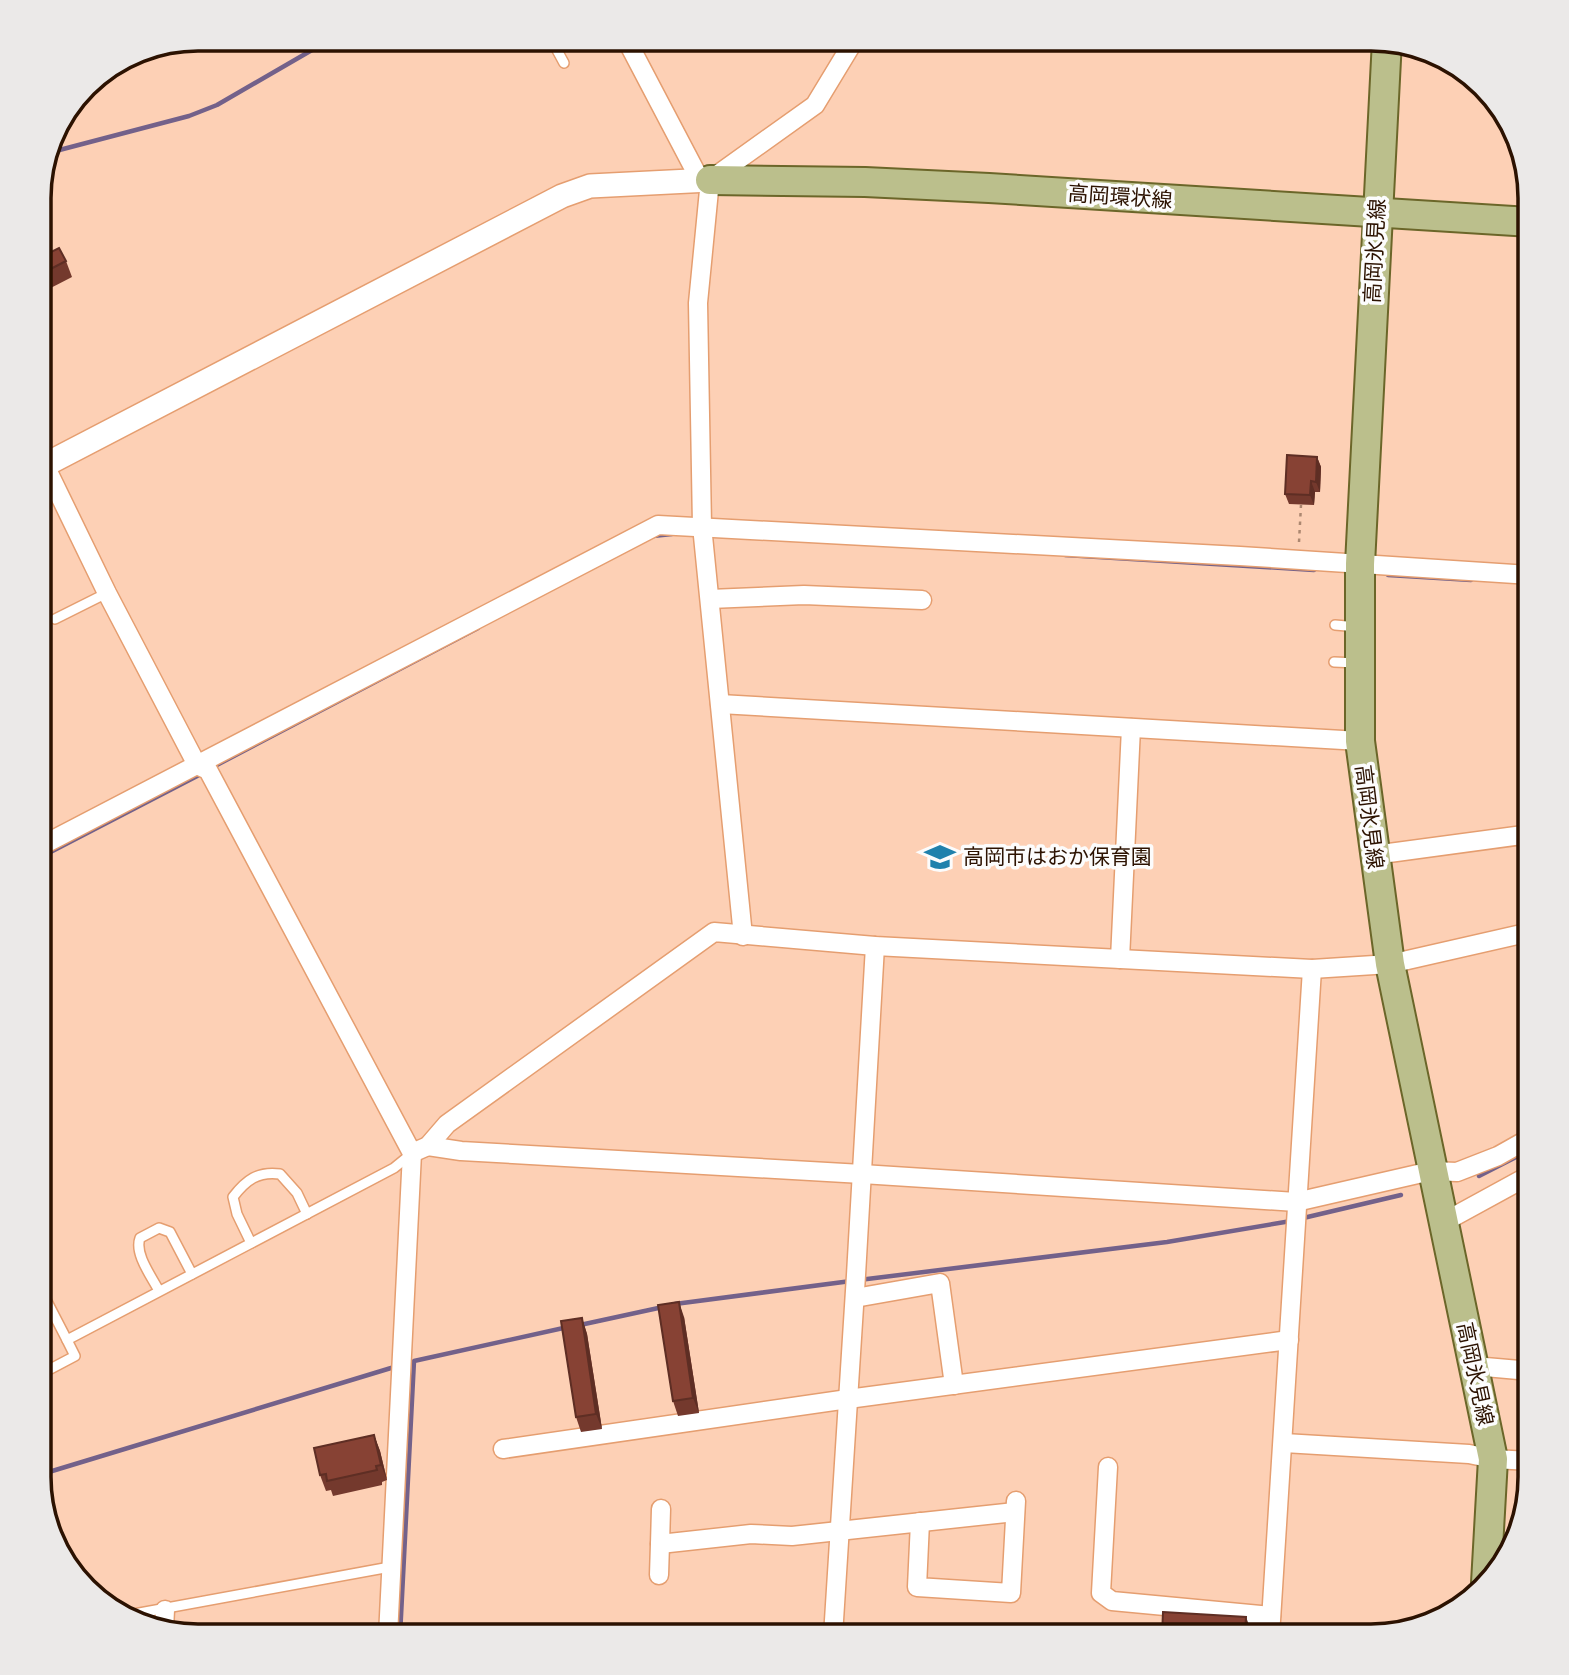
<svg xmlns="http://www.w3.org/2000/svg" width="1569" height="1675" font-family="'DM Sans','Noto Sans JP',sans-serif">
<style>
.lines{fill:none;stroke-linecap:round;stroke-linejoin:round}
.stream{stroke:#73618a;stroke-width:4.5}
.service-casing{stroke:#e59e70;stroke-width:12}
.minor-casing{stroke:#e59e70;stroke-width:21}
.tertiary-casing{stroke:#e59e70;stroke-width:26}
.primary-casing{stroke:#6b6629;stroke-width:32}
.path{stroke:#ac8770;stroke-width:2.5;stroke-dasharray:3.5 5;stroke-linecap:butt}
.service{stroke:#fff;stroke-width:9}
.minor{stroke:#fff;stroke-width:18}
.tertiary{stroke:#fff;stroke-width:23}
.primary{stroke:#bbbf8c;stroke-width:28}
.wall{fill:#74392d}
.shaded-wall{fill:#5e2e24}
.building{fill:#874234;stroke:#5e2e24;stroke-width:2}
.labels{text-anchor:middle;stroke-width:7;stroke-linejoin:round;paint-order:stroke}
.street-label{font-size:21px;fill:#2c1201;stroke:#fcfcfc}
.poi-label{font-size:21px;fill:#2c1201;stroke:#fcfcfc;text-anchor:start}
.rim{fill:none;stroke:#2c1201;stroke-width:3.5}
</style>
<rect width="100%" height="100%" fill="#fdd0b5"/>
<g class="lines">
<g class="stream">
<path d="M 48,153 L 189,116 L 217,105 L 331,39"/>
<path d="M 653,536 L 672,534"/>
<path d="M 1065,555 L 1314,570"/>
<path d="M 1388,575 L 1471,580"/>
<path d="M 213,767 L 478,628"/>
<path d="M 39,858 L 203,773"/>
<path d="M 1479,1176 L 1530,1150"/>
<path d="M 1299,1219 L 1401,1195"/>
<path d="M 859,1280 L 1167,1242 L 1291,1221"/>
<path d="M 675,1304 L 851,1281"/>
<path d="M 580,1325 L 663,1307"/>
<path d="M 39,1475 L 391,1368"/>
<path d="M 400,1636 L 414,1361 L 568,1327"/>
</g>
<g class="service-casing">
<g id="service">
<path d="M 551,39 L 564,63"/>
<path d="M 55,619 L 107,593"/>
<path d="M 1335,625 L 1358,627"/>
<path d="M 1334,662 L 1357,663"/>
<path d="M 251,1243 L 237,1214 L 233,1197 C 246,1180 258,1171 280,1174 L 297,1193 L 307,1214"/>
<path d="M 39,1286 L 67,1340"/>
<path d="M 159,1291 C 152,1277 134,1254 140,1238 L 159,1228 L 170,1232 L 192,1274"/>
<path d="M 39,1375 L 75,1356 L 67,1340 L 394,1168 L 410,1155"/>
<path d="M 123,1616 L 390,1567"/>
</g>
</g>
<g class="minor-casing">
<g id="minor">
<path d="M 626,39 L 700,180"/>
<path d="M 39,453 L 107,593 L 197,765 L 208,770 L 412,1153 L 388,1636"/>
<path d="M 710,599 L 804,595 L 922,600"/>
<path d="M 720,704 L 1360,741"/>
<path d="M 39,847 L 658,525 L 1240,556 L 1530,575"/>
<path d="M 1374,855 L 1530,834"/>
<path d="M 743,936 L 702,526 L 698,303 L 710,180 L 815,105 L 855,39"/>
<path d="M 1120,959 L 1131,728"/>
<path d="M 428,1146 L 461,1151 L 862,1174 L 1296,1202 L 1431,1171 L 1457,1172 L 1498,1156 L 1530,1138"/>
<path d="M 412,1153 L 428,1146 L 447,1124 L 714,932 L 875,946 L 1312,969 L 1390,964 L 1530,932"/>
<path d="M 1444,1222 L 1530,1175"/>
<path d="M 855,1298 L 940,1283 L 954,1385"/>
<path d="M 1474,1366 L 1530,1371"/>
<path d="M 1284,1443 L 1469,1454 L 1493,1459 L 1530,1461"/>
<path d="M 503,1449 L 848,1399 L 1289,1340"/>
<path d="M 1108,1467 L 1101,1593 L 1112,1601 L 1271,1616"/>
<path d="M 661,1509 L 660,1544 L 751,1534 L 792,1536 L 1015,1512"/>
<path d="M 920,1522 L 917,1587 L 1011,1593 L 1016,1501"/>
<path d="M 659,1575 L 660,1544"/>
<path d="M 164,1629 L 165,1610"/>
<path d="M 833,1636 L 856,1275 L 875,946"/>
<path d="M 1270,1636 L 1312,969"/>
</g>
</g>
<g class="tertiary-casing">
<path id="tertiary" d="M 39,468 L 562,196 L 590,186 L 710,180"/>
</g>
<g class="primary-casing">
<g id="primary">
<path d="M 1387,40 L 1360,564 L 1360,741 L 1390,964 L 1493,1459 L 1486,1583"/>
<path d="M 710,180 L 865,182 L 989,188 L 1530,222"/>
</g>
</g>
<path class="path" d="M 1299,542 L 1301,505"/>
<use href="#service" class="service"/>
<use href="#minor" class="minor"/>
<use href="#tertiary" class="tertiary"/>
<use href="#primary" class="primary"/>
</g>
<g class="wall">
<path d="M 39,258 L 66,261 L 72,277 L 39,294 Z"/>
<path d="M 1317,457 L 1321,467 L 1320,492 L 1315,492 L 1314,505 L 1289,504 L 1285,494 Z"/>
<path d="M 684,1317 L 699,1413 L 678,1416 L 673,1401 Z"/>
<path d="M 582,1318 L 587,1334 L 602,1429 L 581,1432 L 576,1417 Z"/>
<path d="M 374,1435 L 380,1451 L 387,1480 L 382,1482 L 382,1485 L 333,1496 L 331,1490 L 326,1491 L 320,1475 Z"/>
</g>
<g class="shaded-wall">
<path d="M 1317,457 L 1321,467 L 1320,492 L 1316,482 Z"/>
<path d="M 1311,481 L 1315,492 L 1314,505 L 1310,495 Z"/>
<path d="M 679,1302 L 684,1317 L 699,1413 L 693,1398 Z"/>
<path d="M 582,1318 L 587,1334 L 602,1429 L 596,1414 Z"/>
<path d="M 374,1435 L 380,1451 L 387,1480 L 381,1465 Z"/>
<path d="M 1246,1617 L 1252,1633 L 1252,1636 L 1245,1636 Z"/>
</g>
<g class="building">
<path d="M 59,248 L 66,261 L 39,275 L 39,258 Z"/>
<path d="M 1287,455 L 1317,457 L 1316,482 L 1311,481 L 1310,495 L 1285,494 Z"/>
<path d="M 679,1302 L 693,1398 L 673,1401 L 658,1305 Z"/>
<path d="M 582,1318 L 596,1414 L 576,1417 L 561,1321 Z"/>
<path d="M 374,1435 L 381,1465 L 376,1466 L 377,1470 L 327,1481 L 326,1474 L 320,1475 L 314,1448 Z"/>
<path d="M 1163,1612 L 1246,1617 L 1245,1636 L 1162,1636 Z"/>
<path d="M 1099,1631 L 1145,1634 L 1145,1636 L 1098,1636 Z"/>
</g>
<defs>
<g id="school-bare" transform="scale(2.415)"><path d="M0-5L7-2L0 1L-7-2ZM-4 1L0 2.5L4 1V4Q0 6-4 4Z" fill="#1f81ac" stroke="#fcfcfc" stroke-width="2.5" paint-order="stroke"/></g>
</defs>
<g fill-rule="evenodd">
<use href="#school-bare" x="940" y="857"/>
</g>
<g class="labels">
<g class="street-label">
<text transform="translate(1120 197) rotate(4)" y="7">高岡環状線</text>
<text transform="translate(1375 251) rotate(-87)" y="7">高岡氷見線</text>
<text transform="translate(1369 817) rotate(83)" y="7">高岡氷見線</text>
<text transform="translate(1475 1374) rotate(78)" y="7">高岡氷見線</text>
</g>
<g class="poi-label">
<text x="963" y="864">高岡市はおか保育園</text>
</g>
</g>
<path d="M0 0H1569V1675H0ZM198 51H1371A147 147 0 0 1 1518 198V1477A147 147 0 0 1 1371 1624H198A147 147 0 0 1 51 1477V198A147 147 0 0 1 198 51Z" fill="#ebe9e8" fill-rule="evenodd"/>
<path class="rim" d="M198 51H1371A147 147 0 0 1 1518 198V1477A147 147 0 0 1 1371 1624H198A147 147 0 0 1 51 1477V198A147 147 0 0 1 198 51Z"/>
</svg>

— Goal of the exercise —
Copy each line of the listing that carries the word "linecap".

— The answer —
.lines{fill:none;stroke-linecap:round;stroke-linejoin:round}
.path{stroke:#ac8770;stroke-width:2.5;stroke-dasharray:3.5 5;stroke-linecap:butt}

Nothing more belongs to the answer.